Our Calgary office advised Tervita Corporation (“Tervita”) on its business combination with Newalta Corporation (“Newalta”) by way of plan of arrangement (the “Arrangement”), pursuant to which Tervita acquired all of Newalta’s issued and outstanding common shares.
Additionally, pursuant to the Arrangement, a wholly-owned subsidiary of Tervita, Tervita 2018 Escrow Corporation, issued US$250m aggregate principal amount of 7.625 per cent senior secured notes due 2021 (the “Offering”), which, upon completion of the Arrangement, were automatically exchanged for a like principal amount of additional notes of Tervita under the indenture governing Tervita’s existing 7.625 per cent senior secured notes due 2021.
As part of the Arrangement, all of Newalta’s outstanding debt was refinanced. Newalta’s C$275m senior unsecured debentures were called pursuant to the terms under the related indenture and were fully defeased. All amounts drawn on Newalta’s C$150m credit facility were repaid. Letters of credit issued under Newalta’s credit facility were replaced with letters of credit under Tervita’s C$200m credit facility and the C$150m credit facility was cancelled. These refinancings were funded from the proceeds of the Offering and cash on hand. After giving effect to these financing activities, Tervita had US$610m of 7.625 per cent senior secured notes issued and outstanding and was fully undrawn on its C$200m secured credit facility due December 2019.
Tervita is an energy-focused environmental solutions provider in Canada providing waste processing, treating, recycling and disposal services to customers in the oil and gas, mining and industrial sectors.

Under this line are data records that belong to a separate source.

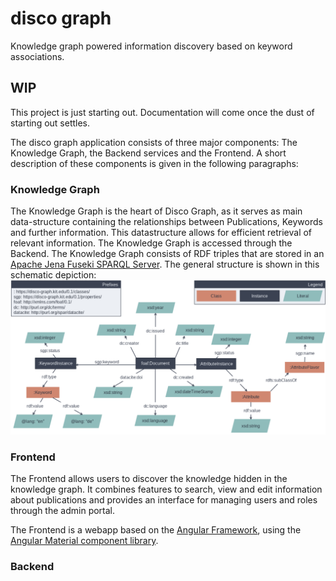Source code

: # disco graph
Knowledge graph powered information discovery based on keyword associations.

## WIP
This project is just starting out. Documentation will come once the dust of starting out settles.


The disco graph application consists of three major components: The Knowledge Graph, the Backend services and the 
Frontend. A short description of these components is given in the following paragraphs:

### Knowledge Graph
The Knowledge Graph is the heart of Disco Graph, as it serves as main data-structure containing the relationships
between Publications, Keywords and further information. This datastructure allows for efficient retrieval of relevant
information. The Knowledge Graph is accessed through the Backend. The Knowledge Graph consists of RDF triples that are
stored in an [Apache Jena Fuseki SPARQL Server](https://jena.apache.org/documentation/fuseki2/). The general structure
is shown in this schematic depiction:
![](./documentation/resources/kg_schema.png)

### Frontend
The Frontend allows users to discover the knowledge hidden in the knowledge graph. It combines features to search, view
and edit information about publications and provides an interface for managing users and roles through the admin portal.

The Frontend is a webapp based on the [Angular Framework](https://angular.io/), using the [Angular Material component 
library](https://material.angular.io/).

### Backend

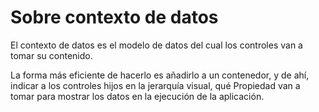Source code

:# Sobre contexto de datos

El contexto de datos es el modelo de datos del cual los controles van a tomar su contenido.

La forma más eficiente de hacerlo es añadirlo a un contenedor, y de ahí, indicar a los controles hijos en la jerarquía visual, qué Propiedad van a tomar para mostrar los datos en la ejecución de la aplicación.
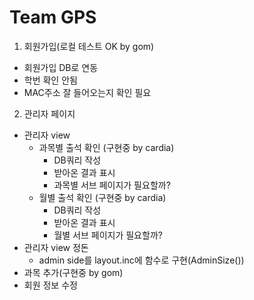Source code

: # Team GPS
1. 회원가입(로컬 테스트 OK by gom)
  - 회원가입 DB로 연동
  - 학번 확인 안됨
  - MAC주소 잘 들어오는지 확인 필요

2. 관리자 페이지
  - 관리자 view
    - 과목별 출석 확인 (구현중 by cardia)
      - DB쿼리 작성
      - 받아온 결과 표시
      - 과목별 서브 페이지가 필요할까?
    - 월별 출석 확인 (구현중 by cardia)
      - DB쿼리 작성
      - 받아온 결과 표시
      - 월별 서브 페이지가 필요할까?
  - 관리자 view 정돈
    - admin side를 layout.inc에 함수로 구현(AdminSize())
  - 과목 추가(구현중 by gom)
  - 회원 정보 수정

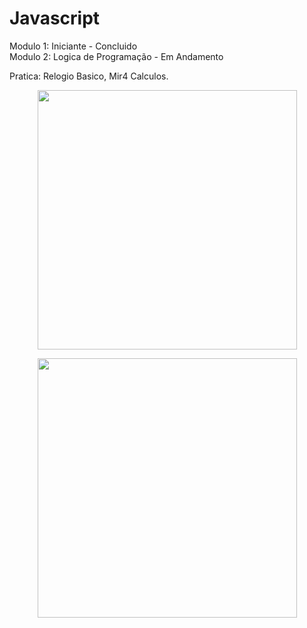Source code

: # Javascript

Modulo 1: Iniciante - Concluido <br />
Modulo 2: Logica de Programação - Em Andamento <br />

Pratica: Relogio Basico, Mir4 Calculos.

<p align="center">
  <img width="415" height="415" src="https://logospng.org/download/javascript/logo-javascript-1024.png">
</p>

<p align="center">
  <img width="415" height="415" src="https://cdn.iconscout.com/icon/free/png-256/node-js-1174925.png">
</p>


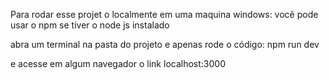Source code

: Para rodar esse projet o localmente em uma maquina windows:
você pode usar o npm se tiver o node js instalado

abra um terminal na pasta do projeto e apenas rode o código: npm run dev

e acesse em algum navegador o link localhost:3000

The team included Kirk Litvenenko, Jennifer Kennedy, Kirsty Sklar, Kassy Corothers and Reid Yester (Securities), Rick Borden, Marlow Gereluk, Matthew Longstaff and Joe Mooney (Banking), Kevin Ackhurst, Bernie Ho and Correna Jones (Employment), Steven Leitl (Litigation) and Dion Legge (Tax). Cross-border securities support was provided by Peter Wiazowski and Viviane Albuquerque.